Records shown:
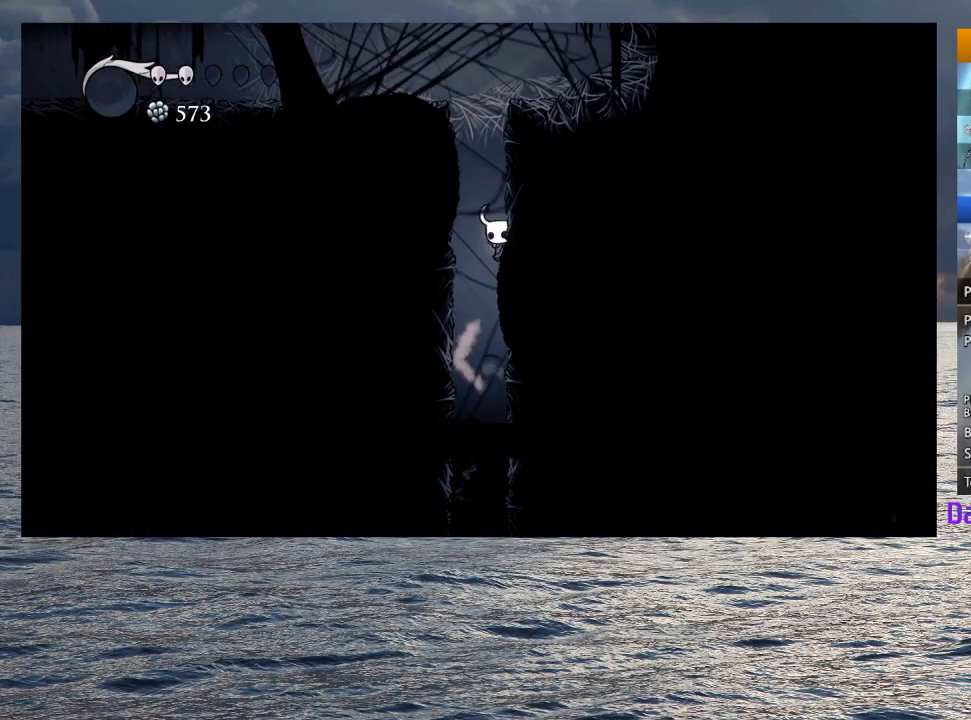
{"dt_ms": 500, "buttons": ["CROSS"], "left_stick": "left", "right_stick": "center", "button_events": [[50, "CROSS", "down"], [300, "CROSS", "up"], [367, "CROSS", "down"]]}
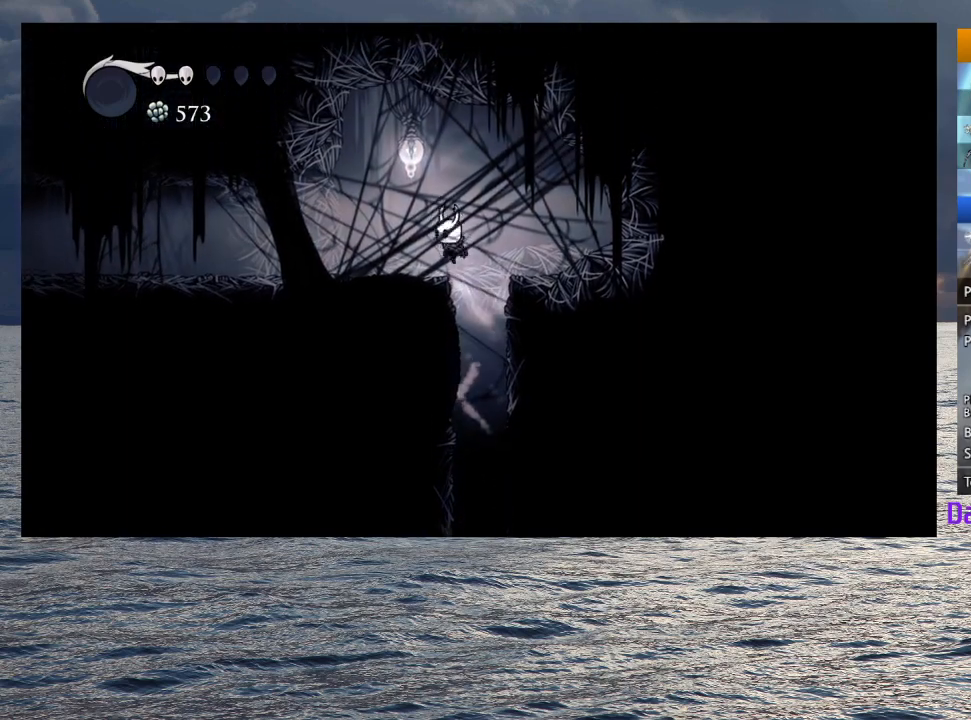
{"dt_ms": 500, "buttons": [], "left_stick": "left", "right_stick": "center", "button_events": [[50, "R2", "down"], [200, "CROSS", "up"], [200, "R2", "up"]]}
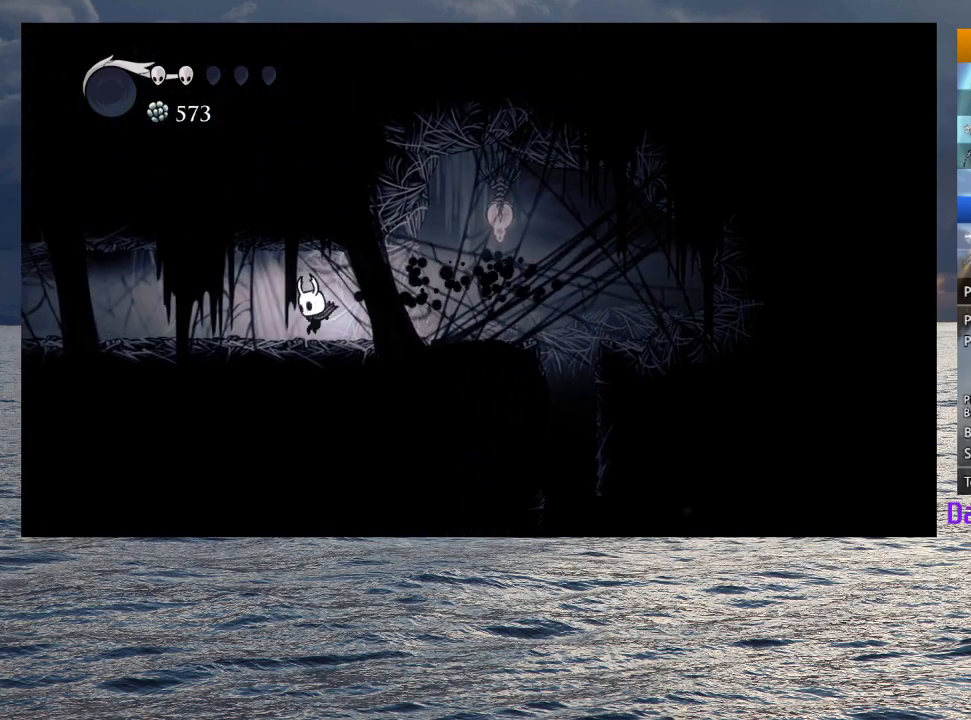
{"dt_ms": 500, "buttons": ["R2"], "left_stick": "left", "right_stick": "center", "button_events": [[33, "R2", "down"], [167, "R2", "up"], [233, "R2", "down"], [350, "R2", "up"], [433, "R2", "down"]]}
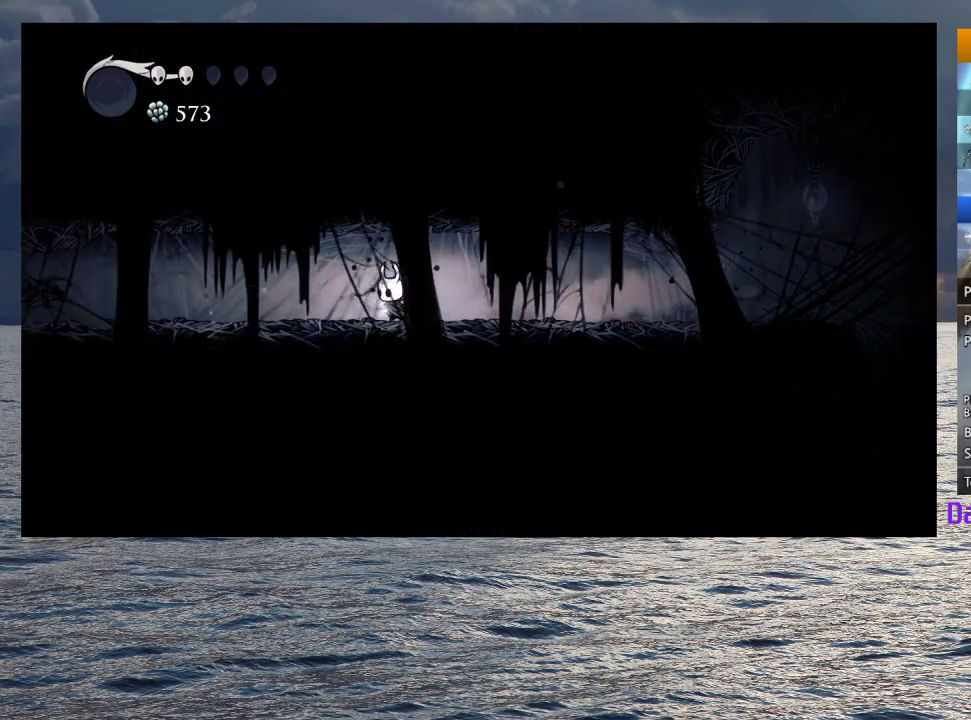
{"dt_ms": 500, "buttons": [], "left_stick": "left", "right_stick": "center", "button_events": [[33, "R2", "up"], [100, "R2", "down"], [200, "R2", "up"], [267, "R2", "down"], [383, "R2", "up"]]}
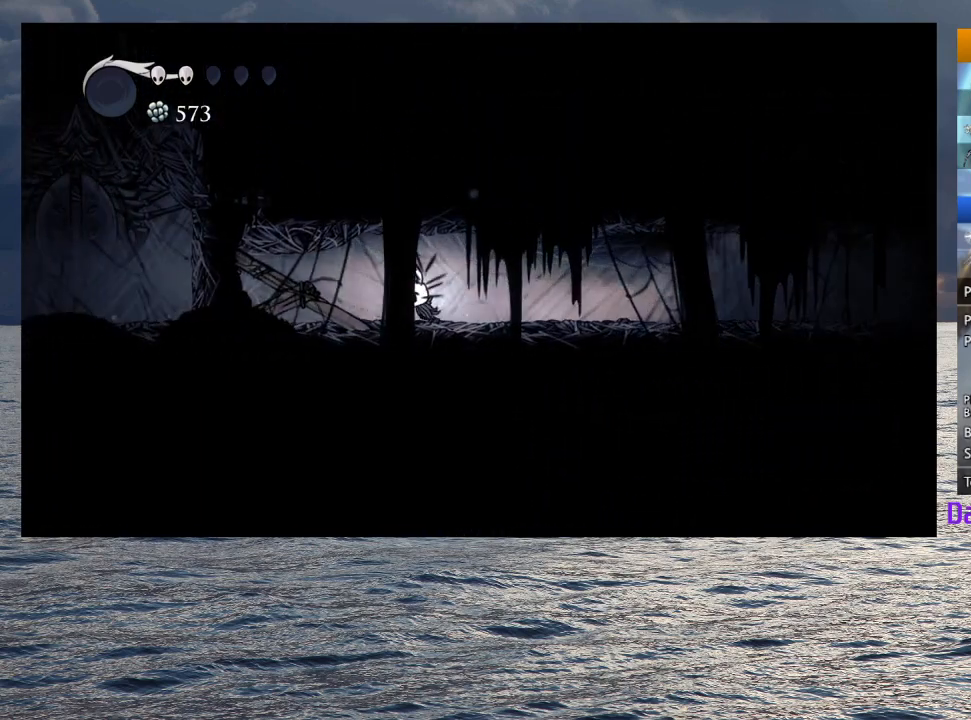
{"dt_ms": 500, "buttons": ["SQUARE"], "left_stick": "up", "right_stick": "center", "button_events": [[67, "SQUARE", "down"], [200, "SQUARE", "up"], [433, "SQUARE", "down"]]}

Exercise instructions: Retype each entry precisely. Skip images entirely.

Exercise solution:
{"dt_ms": 500, "buttons": ["CROSS"], "left_stick": "left", "right_stick": "center", "button_events": [[50, "CROSS", "down"], [300, "CROSS", "up"], [367, "CROSS", "down"]]}
{"dt_ms": 500, "buttons": [], "left_stick": "left", "right_stick": "center", "button_events": [[50, "R2", "down"], [200, "CROSS", "up"], [200, "R2", "up"]]}
{"dt_ms": 500, "buttons": ["R2"], "left_stick": "left", "right_stick": "center", "button_events": [[33, "R2", "down"], [167, "R2", "up"], [233, "R2", "down"], [350, "R2", "up"], [433, "R2", "down"]]}
{"dt_ms": 500, "buttons": [], "left_stick": "left", "right_stick": "center", "button_events": [[33, "R2", "up"], [100, "R2", "down"], [200, "R2", "up"], [267, "R2", "down"], [383, "R2", "up"]]}
{"dt_ms": 500, "buttons": ["SQUARE"], "left_stick": "up", "right_stick": "center", "button_events": [[67, "SQUARE", "down"], [200, "SQUARE", "up"], [433, "SQUARE", "down"]]}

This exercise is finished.